▸ **EXERCISE**:
Where in the data does the word "Created" appear? Find those lines and copy them.

########

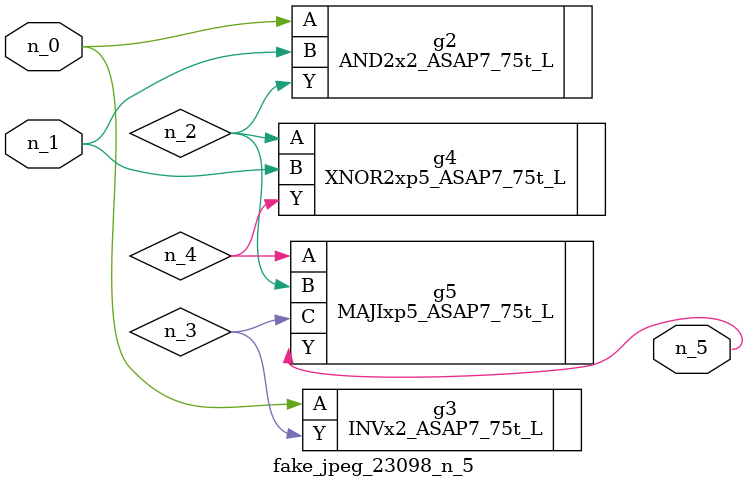
<source format=v>
module fake_jpeg_23098_n_5 (n_0, n_1, n_5);

input n_0;
input n_1;

output n_5;

wire n_3;
wire n_2;
wire n_4;

AND2x2_ASAP7_75t_L g2 ( 
.A(n_0),
.B(n_1),
.Y(n_2)
);

INVx2_ASAP7_75t_L g3 ( 
.A(n_0),
.Y(n_3)
);

XNOR2xp5_ASAP7_75t_L g4 ( 
.A(n_2),
.B(n_1),
.Y(n_4)
);

MAJIxp5_ASAP7_75t_L g5 ( 
.A(n_4),
.B(n_2),
.C(n_3),
.Y(n_5)
);


endmodule
</source>
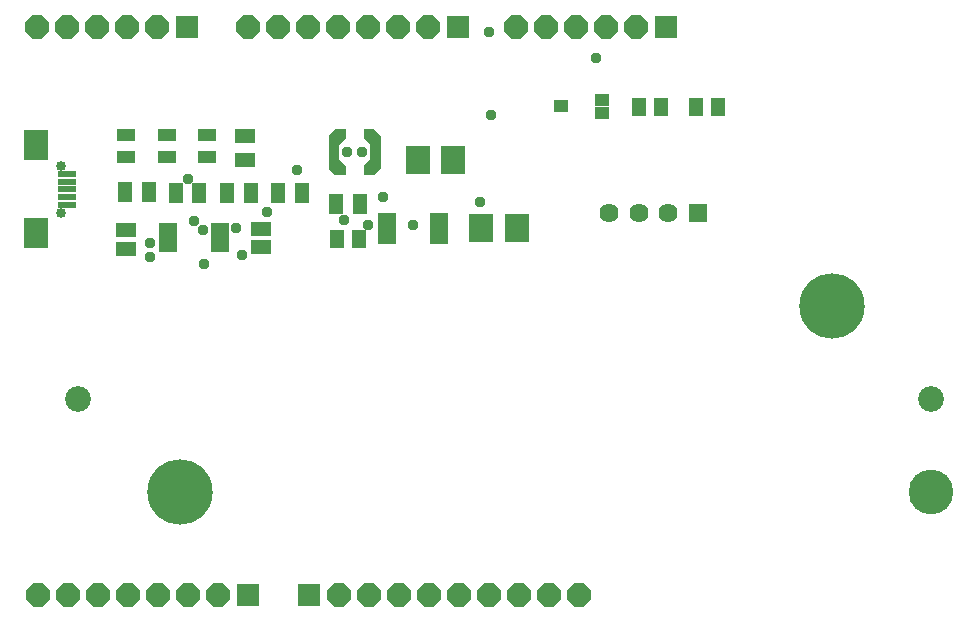
<source format=gts>
G04 EAGLE Gerber RS-274X export*
G75*
%MOMM*%
%FSLAX34Y34*%
%LPD*%
%INTop Solder Mask*%
%IPPOS*%
%AMOC8*
5,1,8,0,0,1.08239X$1,22.5*%
G01*
%ADD10R,1.603200X0.603200*%
%ADD11C,0.853200*%
%ADD12R,2.103200X2.503200*%
%ADD13P,2.144431X8X292.500000*%
%ADD14R,1.981200X1.981200*%
%ADD15P,2.144431X8X112.500000*%
%ADD16R,1.603200X0.503200*%
%ADD17C,2.183200*%
%ADD18C,5.528200*%
%ADD19C,3.788200*%
%ADD20R,1.628200X0.653200*%
%ADD21R,1.253200X1.603200*%
%ADD22R,1.653200X1.153200*%
%ADD23R,1.153200X1.653200*%
%ADD24R,1.603200X1.103200*%
%ADD25R,1.673200X1.223200*%
%ADD26R,2.003200X2.453200*%
%ADD27R,1.621200X1.621200*%
%ADD28C,1.621200*%
%ADD29R,1.303200X1.003200*%
%ADD30C,0.959600*%

G36*
X310082Y381857D02*
X310082Y381857D01*
X310084Y381856D01*
X315684Y387356D01*
X315684Y387359D01*
X315685Y387360D01*
X315685Y415260D01*
X315683Y415262D01*
X315684Y415264D01*
X310084Y420764D01*
X310081Y420764D01*
X310080Y420765D01*
X301180Y420765D01*
X301175Y420761D01*
X301175Y420760D01*
X301175Y413010D01*
X301177Y413008D01*
X301176Y413007D01*
X306975Y407058D01*
X306975Y395562D01*
X301176Y389613D01*
X301176Y389612D01*
X301176Y389611D01*
X301175Y389610D01*
X301175Y381860D01*
X301179Y381855D01*
X301180Y381855D01*
X310080Y381855D01*
X310082Y381857D01*
G37*
G36*
X286185Y381859D02*
X286185Y381859D01*
X286185Y381860D01*
X286185Y389610D01*
X286183Y389612D01*
X286184Y389613D01*
X280385Y395562D01*
X280385Y407058D01*
X286184Y413007D01*
X286184Y413008D01*
X286184Y413009D01*
X286185Y413010D01*
X286185Y420760D01*
X286181Y420765D01*
X286180Y420765D01*
X277280Y420765D01*
X277278Y420763D01*
X277277Y420764D01*
X271677Y415264D01*
X271676Y415262D01*
X271675Y415261D01*
X271675Y415260D01*
X271675Y387360D01*
X271677Y387358D01*
X271677Y387356D01*
X277277Y381856D01*
X277279Y381856D01*
X277280Y381855D01*
X286180Y381855D01*
X286185Y381859D01*
G37*
D10*
X50000Y383000D03*
X50000Y376500D03*
X50000Y370000D03*
X50000Y363500D03*
X50000Y357000D03*
D11*
X45000Y390000D03*
X45000Y350000D03*
D12*
X23500Y407500D03*
X23500Y332500D03*
D13*
X126600Y507300D03*
D14*
X152000Y507300D03*
D13*
X101200Y507300D03*
X75800Y507300D03*
X50400Y507300D03*
X25000Y507300D03*
X355500Y507100D03*
D14*
X380900Y507100D03*
D13*
X330100Y507100D03*
X304700Y507100D03*
X279300Y507100D03*
X253900Y507100D03*
X228500Y507100D03*
X203100Y507100D03*
D15*
X279916Y26100D03*
D14*
X254516Y26100D03*
D15*
X305316Y26100D03*
X330716Y26100D03*
X356116Y26100D03*
X381516Y26100D03*
X406916Y26100D03*
X432316Y26100D03*
X457716Y26100D03*
X483116Y26100D03*
D16*
X135900Y339000D03*
X135900Y334000D03*
X135900Y329000D03*
X135900Y324000D03*
X135900Y319000D03*
X179900Y319000D03*
X179900Y324000D03*
X179900Y329000D03*
X179900Y334000D03*
X179900Y339000D03*
D13*
X531860Y507000D03*
D14*
X557260Y507000D03*
D13*
X506460Y507000D03*
X481060Y507000D03*
X455660Y507000D03*
X430260Y507000D03*
D17*
X59600Y192700D03*
X781600Y192700D03*
D18*
X146000Y114000D03*
D19*
X781600Y114000D03*
D18*
X698000Y271400D03*
D20*
X321130Y346110D03*
X321130Y339610D03*
X321130Y333110D03*
X321130Y326610D03*
X365370Y326610D03*
X365370Y333110D03*
X365370Y339610D03*
X365370Y346110D03*
D21*
X278280Y328030D03*
X297280Y328030D03*
D22*
X200600Y395100D03*
X200600Y415100D03*
D23*
X185800Y367000D03*
X205800Y367000D03*
X142000Y367100D03*
X162000Y367100D03*
X99200Y367200D03*
X119200Y367200D03*
D24*
X168700Y396900D03*
X168700Y415900D03*
X134600Y397000D03*
X134600Y416000D03*
X100000Y397100D03*
X100000Y416100D03*
D25*
X213900Y320700D03*
X213900Y336700D03*
X100200Y335600D03*
X100200Y319600D03*
D23*
X277880Y357610D03*
X297880Y357610D03*
D26*
X346840Y394470D03*
X376840Y394470D03*
X400640Y337020D03*
X430640Y337020D03*
D27*
X584030Y349640D03*
D28*
X559030Y349640D03*
X534030Y349640D03*
X509030Y349640D03*
D21*
X582280Y439670D03*
X601280Y439670D03*
D29*
X503400Y445790D03*
X503400Y434790D03*
X467900Y440290D03*
D21*
X534320Y439930D03*
X553320Y439930D03*
D13*
X177608Y26000D03*
D14*
X203008Y26000D03*
D13*
X152208Y26000D03*
X126808Y26000D03*
X101408Y26000D03*
X76008Y26000D03*
X50608Y26000D03*
X25208Y26000D03*
D23*
X228760Y367030D03*
X248760Y367030D03*
D30*
X152556Y378930D03*
X120396Y324104D03*
X166116Y306324D03*
X157226Y343408D03*
X193040Y336804D03*
X198272Y314300D03*
X317500Y363220D03*
X287020Y401320D03*
X497840Y481330D03*
X120650Y312420D03*
X245110Y386080D03*
X305276Y339788D03*
X284480Y344170D03*
X342900Y339788D03*
X299720Y401320D03*
X407670Y502920D03*
X400050Y359410D03*
X408940Y433070D03*
X165100Y335280D03*
X219710Y350520D03*
M02*

</source>
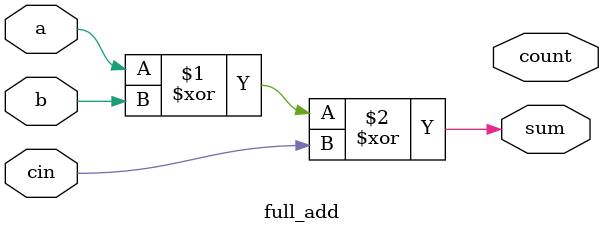
<source format=v>
/****************************************Copyright (c)**************************************************
**                                      Dongdong   Studio 
**                                     
**---------------------------------------File Info-----------------------------------------------------
** File name:			key_debounce
** Last modified Date:	2009-10-18
** Last Version:		1.0
** Descriptions:		key to debounce
**------------------------------------------------------------------------------------------------------
** Created by:		    dongdong
** Created date:		2009-10-18
** Version:				1.0
** Descriptions:		The original version
**
**------------------------------------------------------------------------------------------------------
** Modified by:			
** Modified date:		
** Version:				
** Descriptions:		
**
**------------------------------------------------------------------------------------------------------
********************************************************************************************************/
module full_add( 
					//input 
					a,
					b,
					cin,
				    //output 
					sum,
					count
                    );

//input ports

input                    a;     
input                    b;    
input                    cin;

//output ports
output                   sum;
output                   count;
//reg define 

//wire define 
wire                     sum;
wire                     count;
wire                     s1;
wire                     t1;
wire                     t2;
wire                     t3;
//parameter define 


/*******************************************************************************************************
**                              Main Program    
**  
********************************************************************************************************/

assign sum = a^b^cin;

assign cout = (a&b)|(b&cin)|(cin&a);
endmodule
//end of RTL code                       
</source>
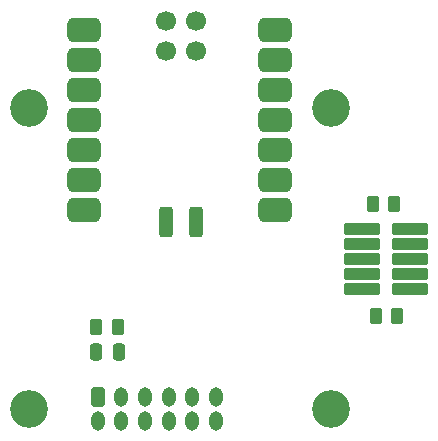
<source format=gbr>
%TF.GenerationSoftware,KiCad,Pcbnew,8.0.8*%
%TF.CreationDate,2025-05-27T15:32:41+02:00*%
%TF.ProjectId,gFocus,67466f63-7573-42e6-9b69-6361645f7063,rev?*%
%TF.SameCoordinates,Original*%
%TF.FileFunction,Soldermask,Top*%
%TF.FilePolarity,Negative*%
%FSLAX46Y46*%
G04 Gerber Fmt 4.6, Leading zero omitted, Abs format (unit mm)*
G04 Created by KiCad (PCBNEW 8.0.8) date 2025-05-27 15:32:41*
%MOMM*%
%LPD*%
G01*
G04 APERTURE LIST*
G04 Aperture macros list*
%AMRoundRect*
0 Rectangle with rounded corners*
0 $1 Rounding radius*
0 $2 $3 $4 $5 $6 $7 $8 $9 X,Y pos of 4 corners*
0 Add a 4 corners polygon primitive as box body*
4,1,4,$2,$3,$4,$5,$6,$7,$8,$9,$2,$3,0*
0 Add four circle primitives for the rounded corners*
1,1,$1+$1,$2,$3*
1,1,$1+$1,$4,$5*
1,1,$1+$1,$6,$7*
1,1,$1+$1,$8,$9*
0 Add four rect primitives between the rounded corners*
20,1,$1+$1,$2,$3,$4,$5,0*
20,1,$1+$1,$4,$5,$6,$7,0*
20,1,$1+$1,$6,$7,$8,$9,0*
20,1,$1+$1,$8,$9,$2,$3,0*%
G04 Aperture macros list end*
%ADD10RoundRect,0.525400X-0.900400X-0.525400X0.900400X-0.525400X0.900400X0.525400X-0.900400X0.525400X0*%
%ADD11RoundRect,0.300400X0.300400X-1.000400X0.300400X1.000400X-0.300400X1.000400X-0.300400X-1.000400X0*%
%ADD12C,1.700000*%
%ADD13C,3.200000*%
%ADD14RoundRect,0.250000X0.262500X0.450000X-0.262500X0.450000X-0.262500X-0.450000X0.262500X-0.450000X0*%
%ADD15RoundRect,0.102000X1.395000X-0.370000X1.395000X0.370000X-1.395000X0.370000X-1.395000X-0.370000X0*%
%ADD16RoundRect,0.250000X-0.262500X-0.450000X0.262500X-0.450000X0.262500X0.450000X-0.262500X0.450000X0*%
%ADD17RoundRect,0.250000X0.250000X0.475000X-0.250000X0.475000X-0.250000X-0.475000X0.250000X-0.475000X0*%
%ADD18RoundRect,0.250000X-0.350000X-0.575000X0.350000X-0.575000X0.350000X0.575000X-0.350000X0.575000X0*%
%ADD19O,1.200000X1.650000*%
G04 APERTURE END LIST*
D10*
%TO.C,U7*%
X137812006Y-78280000D03*
X137812006Y-80820000D03*
X137812006Y-83360000D03*
X137812006Y-85900000D03*
X137812006Y-88440000D03*
X137812006Y-90980000D03*
X137812006Y-93520000D03*
X153977006Y-93520000D03*
X153977006Y-90980000D03*
X153977006Y-88440000D03*
X153977006Y-85900000D03*
X153977006Y-83360000D03*
X153977006Y-80820000D03*
X153977006Y-78280000D03*
D11*
X144724006Y-94539700D03*
X147264006Y-94539700D03*
D12*
X144724006Y-77521700D03*
X147264006Y-77521700D03*
X144724006Y-80061700D03*
X147264006Y-80061700D03*
%TD*%
D13*
%TO.C,H2*%
X158650000Y-110400000D03*
%TD*%
D14*
%TO.C,R7*%
X162225000Y-93025000D03*
X164050000Y-93025000D03*
%TD*%
D13*
%TO.C,H1*%
X133150000Y-110400000D03*
%TD*%
%TO.C,H3*%
X158650000Y-84900000D03*
%TD*%
%TO.C,H4*%
X133150000Y-84900000D03*
%TD*%
D15*
%TO.C,J1*%
X161337500Y-95195000D03*
X165407500Y-95195000D03*
X161337500Y-96465000D03*
X165407500Y-96465000D03*
X161337500Y-97735000D03*
X165407500Y-97735000D03*
X161337500Y-99005000D03*
X165407500Y-99005000D03*
X161337500Y-100275000D03*
X165407500Y-100275000D03*
%TD*%
D14*
%TO.C,R6*%
X162475000Y-102500000D03*
X164300000Y-102500000D03*
%TD*%
D16*
%TO.C,R5*%
X138825000Y-103500000D03*
X140650000Y-103500000D03*
%TD*%
D17*
%TO.C,C15*%
X140700000Y-105600000D03*
X138800000Y-105600000D03*
%TD*%
D18*
%TO.C,J3*%
X138945000Y-109400000D03*
D19*
X138945000Y-111400000D03*
X140945000Y-109400000D03*
X140945000Y-111400000D03*
X142945000Y-109400000D03*
X142945000Y-111400000D03*
X144945000Y-109400000D03*
X144945000Y-111400000D03*
X146945000Y-109400000D03*
X146945000Y-111400000D03*
X148945000Y-109400000D03*
X148945000Y-111400000D03*
%TD*%
M02*

</source>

########

▸ **RESPONSE TO THIS TASK**:
** Created by:		    dongdong
** Created date:		2009-10-18
G04 Created by KiCad (PCBNEW 8.0.8) date 2025-05-27 15:32:41*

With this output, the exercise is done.